Which is perhaps why VP Binay backed out of the debate with Trillanes that he had proposed in the first place. Trillanes would not have hesitated to tell Binay to his face on prime time TV that he was lying.
And Binay himself has a short temper.
* * *
Our row faced the senators directly. The row on my left had the resource persons who belonged mostly to the Binay side: The vice-president’s legal counsel Martin Subido, Antonio Tiu and Hillmarc Construction Corporation chair Efren Canlas. I knew that Atty JV Bautista and UNA spokesman Toby Tiangco were gate-crashers that day because there was no name plate neatly prepared for them on any table.
Again, that kind of behavior would never have been tolerated by previous senators.
When Toby Tiangco and JV Bautista came in, JV and former Makati City Vice Mayor Ernesto Mercado had a brief shouting match.
* * *
One advantage I had testifying at the Senate was that I was inside The Cage for the first time.
I took the opportunity to hook up with sources exchanging business cards and phone numbers as I could from among the other witnesses and resource persons.
When I asked the dreaded Tax Commissioner Kim Henares for her business card, she asked me sharply “Who are you?” She was refreshingly blunt.
When I gave her my card, she softened and told me she didn’t recognize me because my hair was now long, compared to my photo (on the Internet, I guess) where my hair was shorter.
* * *
My seat mate that day was Securities and Exchange Commission Chair Teresita Herbosa. Perhaps, had I met her during coverage we wouldn’t have been as comfortable chatting with each other. But there’s a certain invisible bond generated among witnesses and resource persons – at least in the middle row where I sat.
I noticed that BIR’s Henares, Agrarian Reform Secretary Virgilio de los Reyes and SEC Chair Herbosa used the breaks in the Senate probe to compare notes and impressions with each other on VP Binay’s case. Probably for the first time. They also said they would get in touch with each other on certain documents.
Here below is a snippet of a video I took of the Senate session hall. The voices in the background are those of Henares and the other officials discussing the case.
Someone asked me what the food was like at the Senate.
The short answer: “Tough”. Whatever it is the Senate is spending its budget on, it isn’t on fine food.
The food – brought to the witnesses and resource persons by uniformed waiters – was well presented on a plate and covered with Saran plastic wrap to keep the heat in. I was debating whether or not to eat lunch because I knew the audience and the journalists would not be getting any. But feeling faint with hunger, I decided to eat. The cream soup was promising, not outstanding but well seasoned.

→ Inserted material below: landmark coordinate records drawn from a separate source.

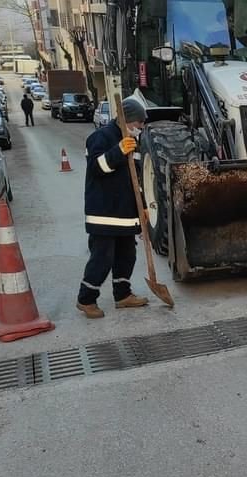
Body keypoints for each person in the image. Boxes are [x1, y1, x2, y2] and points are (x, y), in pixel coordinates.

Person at [76, 98, 149, 318]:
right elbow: (97, 168)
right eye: (137, 123)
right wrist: (117, 151)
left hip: (126, 214)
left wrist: (143, 208)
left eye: (142, 124)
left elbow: (135, 179)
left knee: (127, 256)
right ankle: (86, 299)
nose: (140, 128)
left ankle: (122, 294)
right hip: (104, 213)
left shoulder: (133, 142)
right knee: (102, 258)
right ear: (124, 119)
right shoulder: (100, 137)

The meat was bland and gnarly. Except for the nice cutlery, It reminded me of the food at Vinzon’s Hall in the days of gastronomic nightmare at the University of the Philippines
* * *
After the Senate hearing, I met for the first time Senator Cayetano and we shook hands. His hand was very cold, I realized, from the central air-conditioning. I wondered how he could stand the cold in his barong.
He joked he wasn’t sure he wanted to be interviewed by me because he noticed that all those I had interviewed later met their downfall.
I don’t know why a word balloon persisted in my mind while talking with Sen. Cayetano. It consisted of two words – “yung kahoy”. The words that former Senate President Juan Ponce Enrile told Cayetano. Anybody who can reduce the former Defense Minister Juan Ponce Enrile to uttering such memorable lines is an interesting subject for me.
Plus, I would like to see for myself “yung kahoy” that Enrile said he had supplied the Cayetano family home that should have earned him their life-long gratitude and loyalty.